REQUIREMENT: Once the line containing "Figure 1. Fortezza" is reached, copy it and every line after it exactly, to the end of the material, without pictures.

====

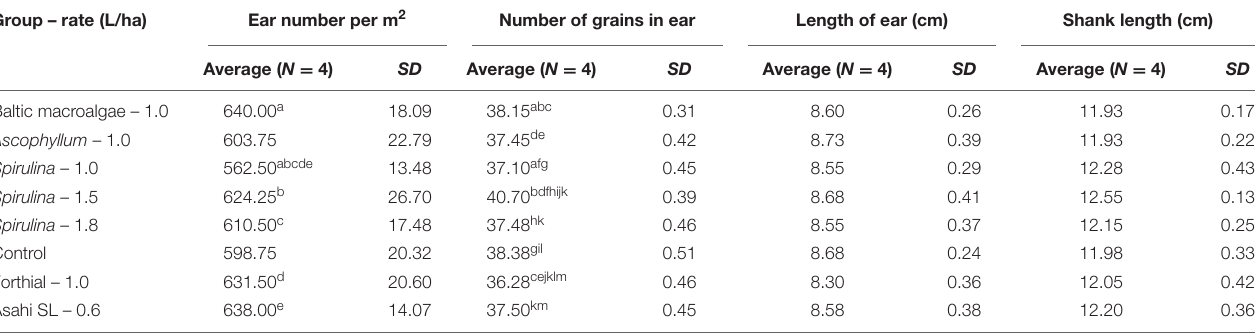
TABLE 4 | Effect of biostimulants on various parameters of winter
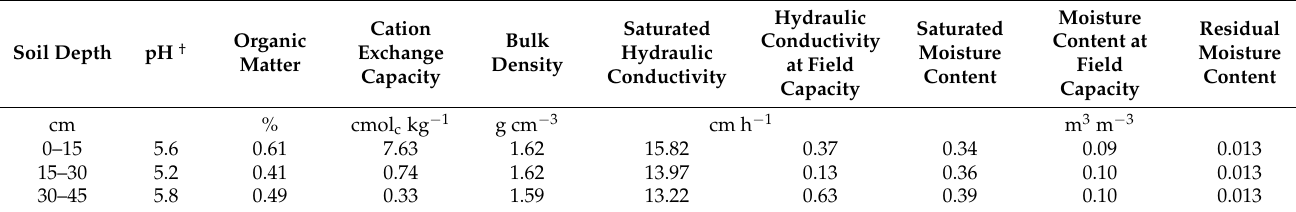
Table 1. The physical and chemical properties of the soil at the study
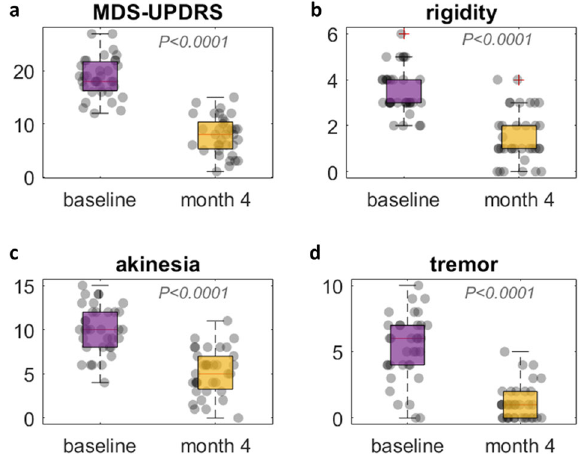
Fig. 2 Raw clinical scores at baseline and month 4. Four clinical variables ( a – d ) are shown with P -values in paired t -tests, indicating signi fi cant differences before and after treatment in all motor assessments. Each dot represents a subject. Center lines indicate the median. Box limits indicate 75th and 25th percentile. Red crosses are outliers. All scores are corresponding to the treated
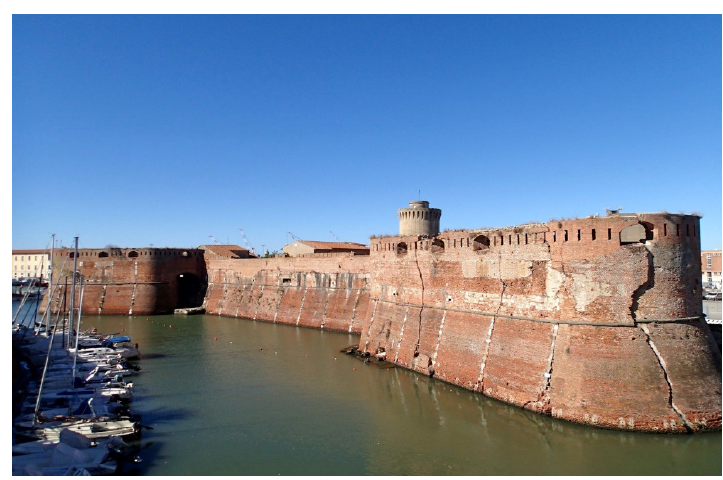
Figure 1. Fortezza Vecchia, Livorno, Tuscany (Italy). Evident structural defects can be noted on the walls of the ancient fortress (credits to Giacomo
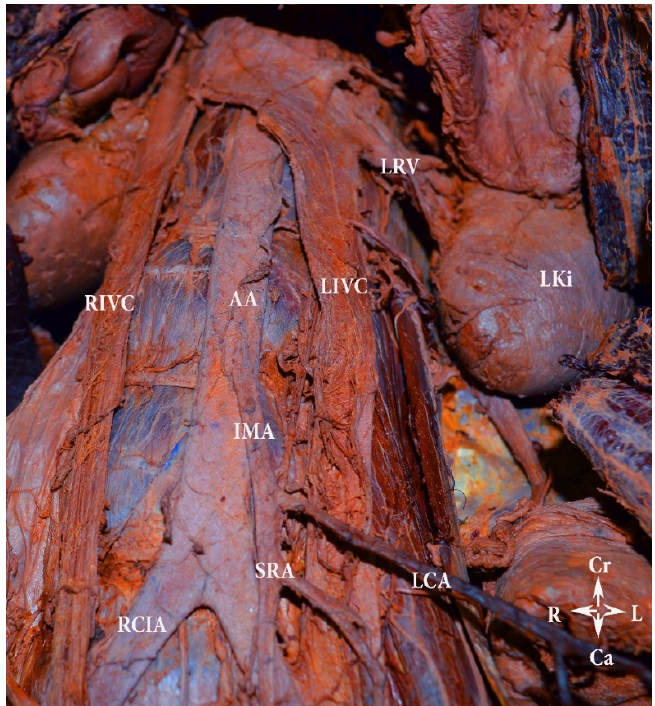
Figure 20. Bilateral duplication of the inferior vena cava with no communication between veins (embalmed cadaver). Type IVA according to our classification. LIVC—left inferior vena cava, RIVC—right inferior vena cava, AA—abdominal aorta, LCA—left colic artery, SRA—superior rectal artery, IMA—inferior mesenteric artery, RCIA—right common iliac artery, LRV—left renal vein, LKi—left kidney, Cr—cranial, Ca—caudal, L—left, R—right.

====

SOLUTION:
Figure 1. Fortezza Vecchia, Livorno, Tuscany (Italy). Evident structural defects can be noted on the walls of the ancient fortress (credits to Giacomo
Figure 20. Bilateral duplication of the inferior vena cava with no communication between veins (embalmed cadaver). Type IVA according to our classification. LIVC—left inferior vena cava, RIVC—right inferior vena cava, AA—abdominal aorta, LCA—left colic artery, SRA—superior rectal artery, IMA—inferior mesenteric artery, RCIA—right common iliac artery, LRV—left renal vein, LKi—left kidney, Cr—cranial, Ca—caudal, L—left, R—right.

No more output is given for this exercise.